Picture the scene. It’s 2813 AD and a school class is reviewing the history from the 21st Century. The teacher begins the class with this statement. “The 21st Century is an interesting period in time, mainly because we know so little about it. In many cases, all we can do is speculate”.

What? The 21st Century? The Information Age? The age where we can receive the answers we need at the touch of a button? Where we share almost everything about ourselves on Facebook? Where one hour of footage is uploaded to YouTube every second? Where vast records are stored on each one of us by shadowy intelligence agencies and Internet businesses across the planet? How could this be?

Nevertheless, in 800 years time, little of this will remain. We don’t need to conjure up a great catastrophe for this to happen. The pace of technological change alone could render the records of our lives impenetrable and impossible to discover.

The Dark Ages – a period stretching roughly from 500 AD to 800 AD, is so called because records of this time, in Western Europe at least, are few and far between. The Western Roman Empire was at an end. Migrating tribes roamed the continent and fought each other bitterly in search of a new homeland. Bubonic plague decimated the population. Scholarship disappeared, with the result that almost all Europeans alive could neither read nor write. There are very few accounts of life in Europe during this time.

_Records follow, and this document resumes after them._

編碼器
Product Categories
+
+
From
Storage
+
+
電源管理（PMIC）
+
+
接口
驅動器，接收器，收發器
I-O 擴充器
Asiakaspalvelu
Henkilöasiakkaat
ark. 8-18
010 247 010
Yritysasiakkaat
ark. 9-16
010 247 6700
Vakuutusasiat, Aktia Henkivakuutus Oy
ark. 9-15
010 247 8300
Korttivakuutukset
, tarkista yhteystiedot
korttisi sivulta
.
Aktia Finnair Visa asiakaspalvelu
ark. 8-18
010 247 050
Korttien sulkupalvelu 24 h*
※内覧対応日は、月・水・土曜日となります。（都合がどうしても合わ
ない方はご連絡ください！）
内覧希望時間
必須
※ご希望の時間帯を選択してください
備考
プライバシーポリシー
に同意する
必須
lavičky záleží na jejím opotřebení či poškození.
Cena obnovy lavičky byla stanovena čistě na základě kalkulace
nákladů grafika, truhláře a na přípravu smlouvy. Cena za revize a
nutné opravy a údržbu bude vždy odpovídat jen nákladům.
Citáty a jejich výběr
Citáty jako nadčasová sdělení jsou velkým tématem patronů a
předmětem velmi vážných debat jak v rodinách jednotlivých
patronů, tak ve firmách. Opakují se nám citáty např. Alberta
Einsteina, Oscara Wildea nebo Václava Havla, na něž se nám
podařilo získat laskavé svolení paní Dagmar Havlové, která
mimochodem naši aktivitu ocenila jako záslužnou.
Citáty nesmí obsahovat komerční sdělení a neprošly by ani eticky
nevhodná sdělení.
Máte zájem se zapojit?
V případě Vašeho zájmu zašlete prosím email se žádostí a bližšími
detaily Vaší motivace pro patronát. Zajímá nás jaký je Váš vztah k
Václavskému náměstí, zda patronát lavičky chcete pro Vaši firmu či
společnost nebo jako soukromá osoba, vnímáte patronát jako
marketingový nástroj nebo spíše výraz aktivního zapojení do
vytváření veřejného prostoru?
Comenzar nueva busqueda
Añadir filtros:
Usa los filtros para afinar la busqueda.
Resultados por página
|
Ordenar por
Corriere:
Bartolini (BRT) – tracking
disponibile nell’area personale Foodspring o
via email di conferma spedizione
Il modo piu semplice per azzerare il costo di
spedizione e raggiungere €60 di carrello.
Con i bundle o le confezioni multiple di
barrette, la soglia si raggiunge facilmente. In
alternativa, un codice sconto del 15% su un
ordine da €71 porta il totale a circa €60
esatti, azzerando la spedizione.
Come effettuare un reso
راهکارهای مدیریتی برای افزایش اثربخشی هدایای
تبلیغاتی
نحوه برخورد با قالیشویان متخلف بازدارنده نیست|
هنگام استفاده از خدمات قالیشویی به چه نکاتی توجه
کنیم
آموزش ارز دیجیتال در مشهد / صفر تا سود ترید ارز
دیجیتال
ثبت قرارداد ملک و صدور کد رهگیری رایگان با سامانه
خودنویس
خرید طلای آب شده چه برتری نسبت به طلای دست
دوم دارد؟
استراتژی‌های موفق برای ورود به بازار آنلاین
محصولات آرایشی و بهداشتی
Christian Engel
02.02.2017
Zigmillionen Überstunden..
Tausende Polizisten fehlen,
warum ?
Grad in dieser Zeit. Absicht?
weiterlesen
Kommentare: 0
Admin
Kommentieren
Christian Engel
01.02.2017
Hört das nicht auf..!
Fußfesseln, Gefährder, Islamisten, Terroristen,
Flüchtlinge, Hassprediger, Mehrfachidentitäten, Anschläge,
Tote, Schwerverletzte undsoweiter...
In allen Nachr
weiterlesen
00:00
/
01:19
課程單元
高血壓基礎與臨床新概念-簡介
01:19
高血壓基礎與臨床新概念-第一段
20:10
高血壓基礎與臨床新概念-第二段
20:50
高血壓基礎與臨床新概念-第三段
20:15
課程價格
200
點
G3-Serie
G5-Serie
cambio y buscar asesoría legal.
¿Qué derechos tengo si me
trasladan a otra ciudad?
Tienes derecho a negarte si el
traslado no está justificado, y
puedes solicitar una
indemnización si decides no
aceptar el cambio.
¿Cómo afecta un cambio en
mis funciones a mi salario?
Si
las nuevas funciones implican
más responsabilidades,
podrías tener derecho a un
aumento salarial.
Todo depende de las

Literacy and numeracy were reintroduced to Europe mainly via the Islamic World and ever so slowly, books were written and record keeping began again in earnest. The Renaissance saw a re-kindling of learning and with the advent of the printing press, a bright light was shone into the people and the events of the times. Over the intervening centuries, with ever greater literacy and technology, this light has dramatically increased. Now, at the height of this illuminated age, all this knowledge may disappear into thin air rather rapidly.

Paper is by no means a perfect way to keep records, but it has the relative advantages of clarity and durability. In their basic form, books in the 13th century were not much different from books in the 19th Century. With a bit of luck, they might have avoided being set on fire or being destroyed by an iconoclast, allowing trained historians to read them and interpret them with relation to other books from the time.

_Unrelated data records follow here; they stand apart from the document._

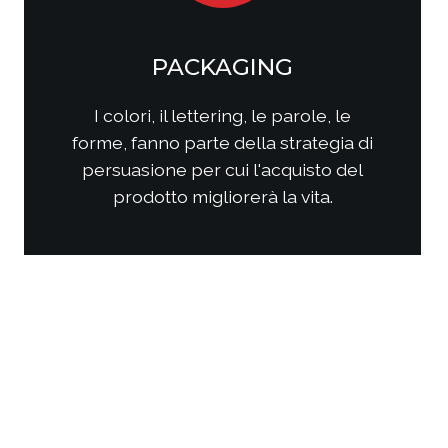
SOCIAL MEDIA
MARKETING
Come questi nuovi media
interagiscono con i consumatori?
Come interagire con clienti/utenti
al fine di produrre fidelizzazione?
Come comporre la strategia di
comunicazione per ottenere i
risultati sperati?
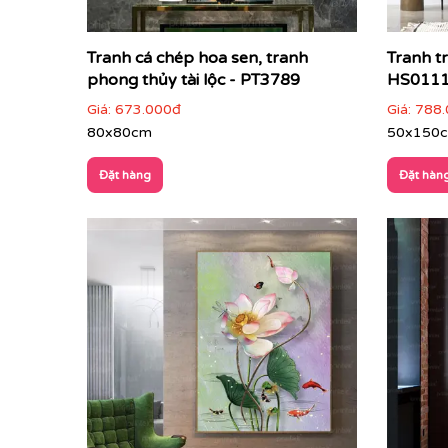
Tranh cá chép hoa sen, tranh
Tranh t
phong thủy tài lộc - PT3789
HS011
Giá:
673.000đ
Giá:
788.
80x80cm
50x150
Đặt hàng
Đặt hàn
Điểm đặc trưng của tranh hoa sen
Biểu tượng tinh thần sâu sắc
: hoa sen đại 
Hình ảnh mềm mại, tinh tế
: dễ tạo cảm giá
Màu sắc trang nhã
: trắng, hồng, be, xan
Tính ứng dụng cao
: phù hợp trang trí lâu d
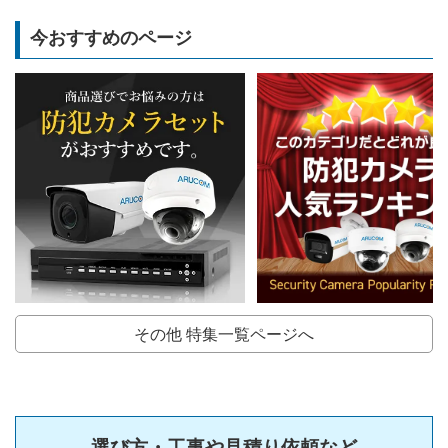
今おすすめのページ
その他 特集一覧ページへ
選び方・工事や見積り依頼など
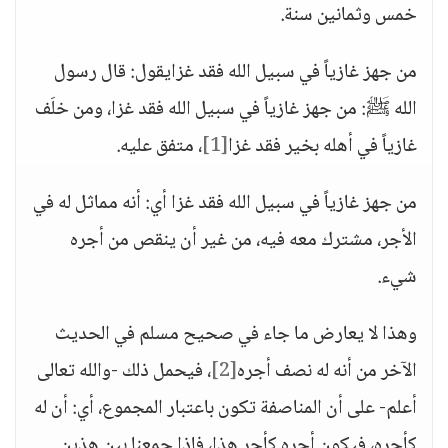
خمس وثمانين سنة.
من جهز غازياً في سبيل الله فقد غزايقول: قال رسول
الله ﷺ: من جهز غازياً في سبيل الله فقد غزا، ومن خلَف
غازياً في أهله بخير فقد غزا
[1]
، متفق عليه.
من جهز غازياً في سبيل الله فقد غزا أي: أنه مماثل له في
الأجر، مشترك معه فيه، من غير أن ينقص من أجره
شيء.
وهذا لا يعارض ما جاء في صحيح مسلم في الحديث
الآخر من أنه له نصف أجره
[2]
، فيحمل ذلك -والله تعالى
أعلم- على أن المناصفة تكون باعتبار المجموع، أي: أن له
كأجره، فيكون أجره كأجر هذا، فإذا جمعنا بين هذين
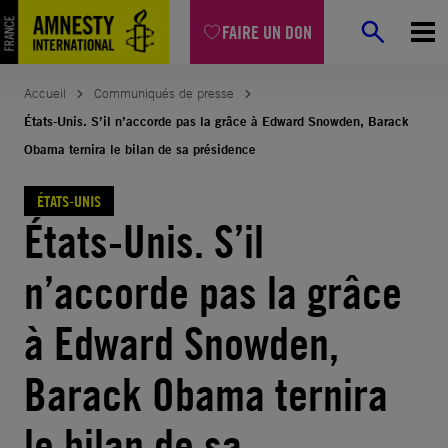
Aller
FAIRE UN DON
au
contenu
Accueil
Communiqués de presse
États-Unis. S’il n’accorde pas la grâce à Edward Snowden, Barack
Obama ternira le bilan de sa présidence
ÉTATS-UNIS
États-Unis. S’il
n’accorde pas la grâce
à Edward Snowden,
Barack Obama ternira
le bilan de sa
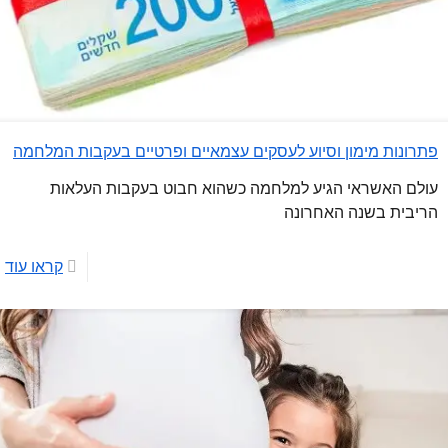
פתרונות מימון וסיוע לעסקים עצמאיים ופרטיים בעקבות המלחמה
עולם האשראי הגיע למלחמה כשהוא חבוט בעקבות העלאות
הריבית בשנה האחרונה
קראו עוד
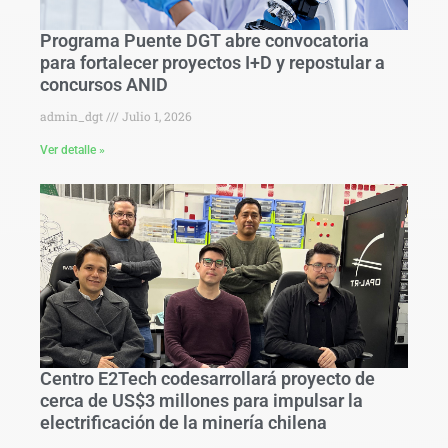
Programa Puente DGT abre convocatoria
para fortalecer proyectos I+D y repostular a
concursos ANID
admin_dgt
Julio 1, 2026
Ver detalle »
Centro E2Tech codesarrollará proyecto de
cerca de US$3 millones para impulsar la
electrificación de la minería chilena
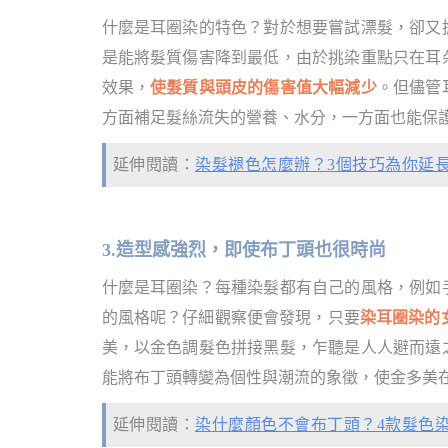
什麼是耳圈染的特色？對於想要嘗試漂髮，卻又
是能將髮質傷害降到最低，由於挑染重點只在耳
效果，
使髮質與頭皮的傷害值大幅減少
。但儘管
方面補足髮絲流失的營養、水分，一方面也能保
延伸閱讀：
染髮褪色怎麼辦？3個技巧為你延
3.造型感強烈，即使布丁頭也很時尚
什麼是耳圈染？每種染髮都有自己的風格，例如
的風格呢？仔細觀察便會發現，只要
染耳圈染的
美，以金色調髮色拼接黑髮，乍聽是人人避而遠
能將布丁頭轉變為個性與潮流的象徵，使金多美
延伸閱讀：
染什麼顏色不會布丁頭？4款髮色染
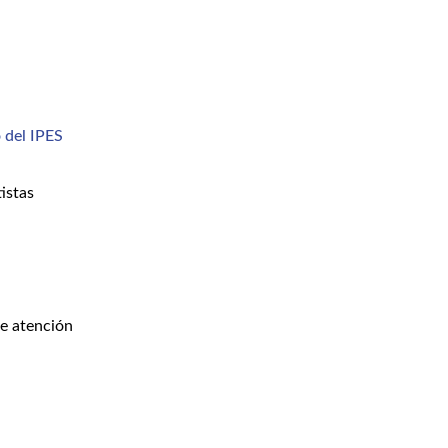
 del IPES
istas
de atención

But all this could now stop because we are now moving away from paper as a primary means of storing information. Instead, our records have moved to electronic media. Computers, laser disks, hard drives and distributed private server farms (aka the Cloud), now hold much of the information produced each day. More and more data is encrypted, meaning that even if you had the technology to read the data, you might not have the keys required to decipher the information. Most private companies will eventually fail, and with them their vast storage capabilities may go dark. Furthermore, the information is electronic and magnetic in nature, meaning that it may not have the permanence of ink on paper. A few magnetic storms or simply the effects of loss of charge over time may put paid to most of our electronic records in a relatively short period. 

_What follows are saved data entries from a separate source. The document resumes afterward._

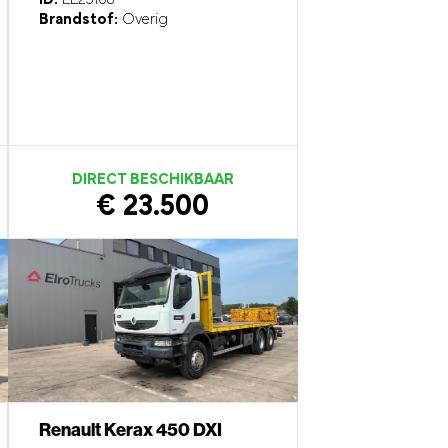
Brandstof:
Overig
DIRECT BESCHIKBAAR
€ 23.500
Renault Kerax 450 DXI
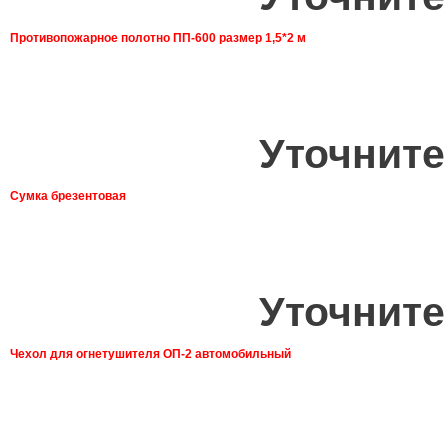
Противопожарное полотно ПП-600 размер 1,5*2 м
Уточните
Сумка брезентовая
Уточните
Чехол для огнетушителя ОП-2 автомобильный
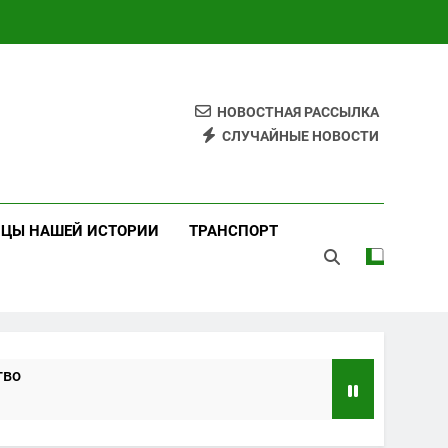
НОВОСТНАЯ РАССЫЛКА
СЛУЧАЙНЫЕ НОВОСТИ
ИЦЫ НАШЕЙ ИСТОРИИ
ТРАНСПОРТ
тво
ндарты и практики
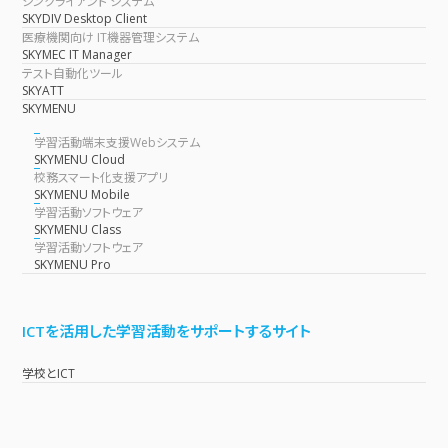
シンクライアント システム
SKYDIV Desktop Client
医療機関向け IT機器管理システム
SKYMEC IT Manager
テスト自動化ツール
SKYATT
SKYMENU
学習活動端末支援Webシステム
SKYMENU Cloud
校務スマート化支援アプリ
SKYMENU Mobile
学習活動ソフトウェア
SKYMENU Class
学習活動ソフトウェア
SKYMENU Pro
ICTを活用した学習活動をサポートするサイト
学校とICT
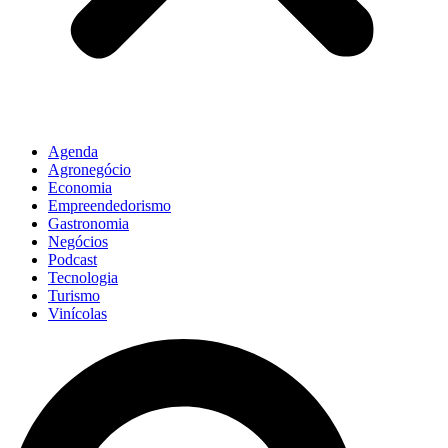
Agenda
Agronegócio
Economia
Empreendedorismo
Gastronomia
Negócios
Podcast
Tecnologia
Turismo
Vinícolas
Pesquisar
...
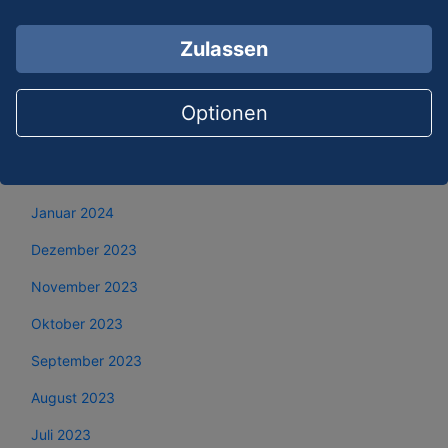
Juni 2024
Zulassen
Mai 2024
April 2024
Optionen
März 2024
Februar 2024
Januar 2024
Dezember 2023
November 2023
Oktober 2023
September 2023
August 2023
Juli 2023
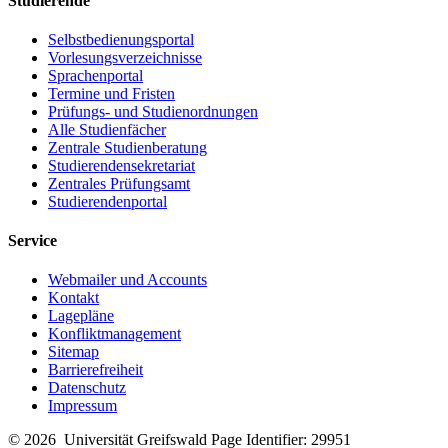
Studierende
Selbstbedienungsportal
Vorlesungsverzeichnisse
Sprachenportal
Termine und Fristen
Prüfungs- und Studienordnungen
Alle Studienfächer
Zentrale Studienberatung
Studierendensekretariat
Zentrales Prüfungsamt
Studierendenportal
Service
Webmailer und Accounts
Kontakt
Lagepläne
Konfliktmanagement
Sitemap
Barrierefreiheit
Datenschutz
Impressum
© 2026 Universität Greifswald
Page Identifier: 29951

Historians of future centuries will have a big problem on their hands, should paper disappear entirely over the coming decades. Ironically, they may need to look towards less advanced societies or communities to find primarily records from the past. Luddite paper loving hold-outs or impoverished societies on the far side of the digital divide might provide the only keys to the goings on in our century.

Of course archaeologists will have a field day, given the amount of non recyclable trash available to them. We’re a filthy lot, so they won’t have too many problems figuring out how we lived, or what we wore, drove or ate. It’s just that there may not be any voices from that time, adding colour to this picture. In the total absence of available records, we literally become prehistoric, like ancient Celtic or Germanic tribes. 

Paper is not quite dead yet, so I expect we are a long way from total darkness, but one thing is virtually certain: much of what we are recording today – the vast billions and trillions of megabytes recorded each day – will eventually go missing. We are an information rich, yet record poor, society. If we ignore this issue, it will reverberate down the generations.